The bacterium also breaks down a natural protective protein in the airways, which increases tissue damage and creates more attachment points for additional bacteria. It can form biofilms, structured communities of bacteria encased in a protective matrix that are harder for both the immune system and antibiotics to penetrate. These biofilms may help explain why some infections persist or recur despite treatment.

Why Standard Penicillin Doesn’t Work

One of the most clinically important facts about Moraxella catarrhalis is its near-universal resistance to basic penicillin-type antibiotics. About 96% of clinical isolates now produce enzymes called beta-lactamases (specifically BRO-1 and BRO-2) that break down penicillin and amoxicillin before they can do their job.

This means that plain amoxicillin, which is otherwise a go-to antibiotic for ear and sinus infections, often won’t work when Moraxella catarrhalis is the culprit. Instead, doctors typically prescribe antibiotics that can resist these enzymes. Amoxicillin combined with a beta-lactamase inhibitor is one common option. Certain cephalosporins (a related class of antibiotics) are also effective, as are macrolide antibiotics like azithromycin and clarithromycin. The specific choice depends on the type and location of infection.
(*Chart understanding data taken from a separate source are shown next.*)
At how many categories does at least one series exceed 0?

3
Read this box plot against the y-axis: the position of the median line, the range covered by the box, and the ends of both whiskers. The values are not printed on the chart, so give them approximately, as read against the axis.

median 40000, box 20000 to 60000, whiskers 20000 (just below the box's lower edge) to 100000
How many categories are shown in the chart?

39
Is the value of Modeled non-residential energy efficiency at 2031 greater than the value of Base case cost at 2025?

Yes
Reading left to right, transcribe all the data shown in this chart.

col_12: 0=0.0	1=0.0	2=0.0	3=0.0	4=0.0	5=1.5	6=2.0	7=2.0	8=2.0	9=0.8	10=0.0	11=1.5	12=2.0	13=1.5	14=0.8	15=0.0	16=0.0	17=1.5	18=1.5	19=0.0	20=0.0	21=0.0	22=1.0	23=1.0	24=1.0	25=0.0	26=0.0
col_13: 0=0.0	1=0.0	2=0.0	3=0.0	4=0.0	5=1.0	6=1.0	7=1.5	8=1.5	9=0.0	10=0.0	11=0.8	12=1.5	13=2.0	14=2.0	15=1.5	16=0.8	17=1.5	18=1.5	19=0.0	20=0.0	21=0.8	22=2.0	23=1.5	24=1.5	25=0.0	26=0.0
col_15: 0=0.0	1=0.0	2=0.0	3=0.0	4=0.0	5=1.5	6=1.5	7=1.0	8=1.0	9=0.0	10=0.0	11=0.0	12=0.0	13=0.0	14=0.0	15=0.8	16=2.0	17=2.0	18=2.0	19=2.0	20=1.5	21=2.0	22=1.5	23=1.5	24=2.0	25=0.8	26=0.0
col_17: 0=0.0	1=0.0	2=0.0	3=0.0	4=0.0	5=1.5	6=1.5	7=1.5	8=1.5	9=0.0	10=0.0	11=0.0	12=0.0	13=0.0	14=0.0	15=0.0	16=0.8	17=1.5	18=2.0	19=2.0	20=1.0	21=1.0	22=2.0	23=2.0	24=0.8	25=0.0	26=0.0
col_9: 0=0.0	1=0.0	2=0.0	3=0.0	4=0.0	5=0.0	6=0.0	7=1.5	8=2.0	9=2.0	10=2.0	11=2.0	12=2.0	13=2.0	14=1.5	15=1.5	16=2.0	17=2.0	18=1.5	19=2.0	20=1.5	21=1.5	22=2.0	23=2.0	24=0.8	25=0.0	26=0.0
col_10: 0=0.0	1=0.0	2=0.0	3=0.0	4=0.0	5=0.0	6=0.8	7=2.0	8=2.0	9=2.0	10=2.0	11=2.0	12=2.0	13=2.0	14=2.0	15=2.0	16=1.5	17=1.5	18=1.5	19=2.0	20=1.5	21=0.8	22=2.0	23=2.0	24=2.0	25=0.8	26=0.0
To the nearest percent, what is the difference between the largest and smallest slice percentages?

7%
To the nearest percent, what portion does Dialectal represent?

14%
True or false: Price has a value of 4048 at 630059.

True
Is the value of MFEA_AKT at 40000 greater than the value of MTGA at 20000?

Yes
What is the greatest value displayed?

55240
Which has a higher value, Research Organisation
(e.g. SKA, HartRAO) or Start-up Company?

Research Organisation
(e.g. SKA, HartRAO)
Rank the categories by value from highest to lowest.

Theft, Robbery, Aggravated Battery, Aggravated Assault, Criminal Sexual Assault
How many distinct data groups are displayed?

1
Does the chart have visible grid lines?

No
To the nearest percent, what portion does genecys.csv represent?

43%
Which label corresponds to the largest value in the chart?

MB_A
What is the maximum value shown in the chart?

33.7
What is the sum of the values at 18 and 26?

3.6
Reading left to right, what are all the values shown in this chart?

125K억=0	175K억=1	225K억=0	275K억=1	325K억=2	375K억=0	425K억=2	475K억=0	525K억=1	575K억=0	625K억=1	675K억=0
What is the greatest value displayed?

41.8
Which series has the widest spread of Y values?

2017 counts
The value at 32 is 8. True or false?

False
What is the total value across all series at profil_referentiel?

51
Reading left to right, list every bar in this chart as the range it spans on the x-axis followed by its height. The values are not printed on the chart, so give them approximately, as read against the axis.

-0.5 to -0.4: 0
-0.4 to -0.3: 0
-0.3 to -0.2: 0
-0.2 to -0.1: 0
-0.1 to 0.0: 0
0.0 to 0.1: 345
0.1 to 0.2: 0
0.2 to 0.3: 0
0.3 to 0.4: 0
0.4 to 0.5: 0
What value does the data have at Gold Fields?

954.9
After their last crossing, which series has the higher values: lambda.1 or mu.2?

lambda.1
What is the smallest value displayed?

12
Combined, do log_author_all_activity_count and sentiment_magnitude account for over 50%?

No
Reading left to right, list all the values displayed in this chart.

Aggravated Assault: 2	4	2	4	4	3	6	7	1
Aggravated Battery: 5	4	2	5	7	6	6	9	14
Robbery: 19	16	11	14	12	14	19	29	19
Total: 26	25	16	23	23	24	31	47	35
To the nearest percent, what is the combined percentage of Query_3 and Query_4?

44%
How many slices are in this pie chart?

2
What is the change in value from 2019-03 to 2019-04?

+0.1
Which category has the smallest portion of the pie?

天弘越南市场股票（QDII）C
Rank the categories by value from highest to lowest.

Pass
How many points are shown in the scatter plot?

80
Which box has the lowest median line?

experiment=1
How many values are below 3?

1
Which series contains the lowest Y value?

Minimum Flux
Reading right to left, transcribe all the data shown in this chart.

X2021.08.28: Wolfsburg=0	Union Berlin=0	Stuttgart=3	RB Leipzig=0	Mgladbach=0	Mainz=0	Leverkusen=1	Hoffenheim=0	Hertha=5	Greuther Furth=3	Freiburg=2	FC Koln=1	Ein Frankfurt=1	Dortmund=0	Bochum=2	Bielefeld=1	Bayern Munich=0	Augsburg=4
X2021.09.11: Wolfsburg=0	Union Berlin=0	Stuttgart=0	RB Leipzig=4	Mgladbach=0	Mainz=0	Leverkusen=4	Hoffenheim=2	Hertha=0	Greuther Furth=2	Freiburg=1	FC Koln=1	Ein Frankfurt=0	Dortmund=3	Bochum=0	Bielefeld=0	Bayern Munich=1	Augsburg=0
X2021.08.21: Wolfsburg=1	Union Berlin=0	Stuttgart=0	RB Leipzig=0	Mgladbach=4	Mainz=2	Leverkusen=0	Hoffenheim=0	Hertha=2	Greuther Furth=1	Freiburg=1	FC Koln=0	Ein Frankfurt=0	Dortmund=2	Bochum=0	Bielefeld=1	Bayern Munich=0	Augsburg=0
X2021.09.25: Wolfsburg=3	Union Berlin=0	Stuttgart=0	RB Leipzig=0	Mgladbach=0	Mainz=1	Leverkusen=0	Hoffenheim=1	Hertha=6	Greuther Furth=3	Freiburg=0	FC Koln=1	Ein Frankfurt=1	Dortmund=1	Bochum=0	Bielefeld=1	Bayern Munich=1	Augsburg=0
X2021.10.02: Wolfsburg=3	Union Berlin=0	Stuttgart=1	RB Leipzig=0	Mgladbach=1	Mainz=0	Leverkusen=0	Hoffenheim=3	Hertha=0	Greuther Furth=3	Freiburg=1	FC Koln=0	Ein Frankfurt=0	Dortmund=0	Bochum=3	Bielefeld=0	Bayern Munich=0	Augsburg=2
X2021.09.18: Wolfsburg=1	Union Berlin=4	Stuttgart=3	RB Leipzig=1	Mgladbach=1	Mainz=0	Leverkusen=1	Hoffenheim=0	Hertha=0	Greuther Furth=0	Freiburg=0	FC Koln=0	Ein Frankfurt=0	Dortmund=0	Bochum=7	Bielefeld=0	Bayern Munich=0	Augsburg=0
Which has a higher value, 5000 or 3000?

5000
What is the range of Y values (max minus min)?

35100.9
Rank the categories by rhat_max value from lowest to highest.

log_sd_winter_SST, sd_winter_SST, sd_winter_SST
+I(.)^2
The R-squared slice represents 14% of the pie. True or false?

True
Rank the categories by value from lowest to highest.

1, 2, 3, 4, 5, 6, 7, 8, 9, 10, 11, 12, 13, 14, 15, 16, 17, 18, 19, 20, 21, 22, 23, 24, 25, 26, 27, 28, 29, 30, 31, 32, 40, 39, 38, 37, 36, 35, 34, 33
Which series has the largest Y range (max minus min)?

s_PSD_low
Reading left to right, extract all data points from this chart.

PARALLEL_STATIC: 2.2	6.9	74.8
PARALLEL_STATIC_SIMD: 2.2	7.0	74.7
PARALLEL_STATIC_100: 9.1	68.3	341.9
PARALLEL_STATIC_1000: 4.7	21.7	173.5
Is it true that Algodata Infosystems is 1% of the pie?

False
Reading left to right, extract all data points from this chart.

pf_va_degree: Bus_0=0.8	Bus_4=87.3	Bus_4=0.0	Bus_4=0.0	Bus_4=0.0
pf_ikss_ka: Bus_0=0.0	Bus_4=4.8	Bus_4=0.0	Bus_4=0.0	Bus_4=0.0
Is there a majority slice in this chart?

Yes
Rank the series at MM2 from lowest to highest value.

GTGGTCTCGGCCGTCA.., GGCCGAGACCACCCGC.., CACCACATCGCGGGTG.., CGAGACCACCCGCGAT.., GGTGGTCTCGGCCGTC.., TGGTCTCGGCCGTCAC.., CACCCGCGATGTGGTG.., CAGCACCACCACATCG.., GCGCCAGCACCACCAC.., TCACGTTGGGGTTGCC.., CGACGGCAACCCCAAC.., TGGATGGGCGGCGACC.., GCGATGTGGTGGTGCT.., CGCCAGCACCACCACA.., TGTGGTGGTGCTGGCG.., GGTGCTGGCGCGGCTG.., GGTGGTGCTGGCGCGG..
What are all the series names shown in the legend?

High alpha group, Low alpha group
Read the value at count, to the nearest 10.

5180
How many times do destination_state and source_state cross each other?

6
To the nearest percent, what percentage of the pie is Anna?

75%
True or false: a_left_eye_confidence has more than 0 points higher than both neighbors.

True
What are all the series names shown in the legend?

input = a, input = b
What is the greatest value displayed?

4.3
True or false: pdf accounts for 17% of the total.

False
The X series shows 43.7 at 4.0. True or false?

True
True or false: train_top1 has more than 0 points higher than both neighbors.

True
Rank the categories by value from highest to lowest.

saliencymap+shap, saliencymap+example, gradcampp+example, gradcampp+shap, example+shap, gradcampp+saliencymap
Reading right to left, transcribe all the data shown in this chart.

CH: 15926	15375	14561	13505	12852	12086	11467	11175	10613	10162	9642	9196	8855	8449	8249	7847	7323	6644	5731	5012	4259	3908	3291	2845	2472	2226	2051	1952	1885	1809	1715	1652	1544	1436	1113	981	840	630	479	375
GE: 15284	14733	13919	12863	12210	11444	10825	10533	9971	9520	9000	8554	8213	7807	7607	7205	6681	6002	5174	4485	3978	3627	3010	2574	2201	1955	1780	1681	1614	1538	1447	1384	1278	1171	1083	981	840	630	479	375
How It’s Identified in the Lab

When doctors suspect Moraxella catarrhalis, a sample from the infected site (such as sputum or middle ear fluid) is sent for culture. The bacterium grows on standard culture plates and tests positive for oxidase, an enzyme it shares with the closely related Neisseria species. To tell them apart, labs use a simple test involving tributyrin or similar compounds. Moraxella catarrhalis breaks down these substances and produces a positive reaction, while all Neisseria species test negative. This quick differentiation is important because the two groups look similar under the microscope but require different treatment approaches.

Vaccine Development

No vaccine currently exists for Moraxella catarrhalis. Researchers have developed an experimental vaccine targeting both this bacterium and nontypeable Haemophilus influenzae, primarily aimed at reducing COPD exacerbations. However, a systematic review of randomized controlled trials found that the vaccine did not significantly reduce exacerbation rates, hospitalizations, or mortality in COPD patients, though it was well tolerated. The challenge of developing an effective vaccine reflects the bacterium’s ability to vary its surface proteins and its complex interactions with the immune system.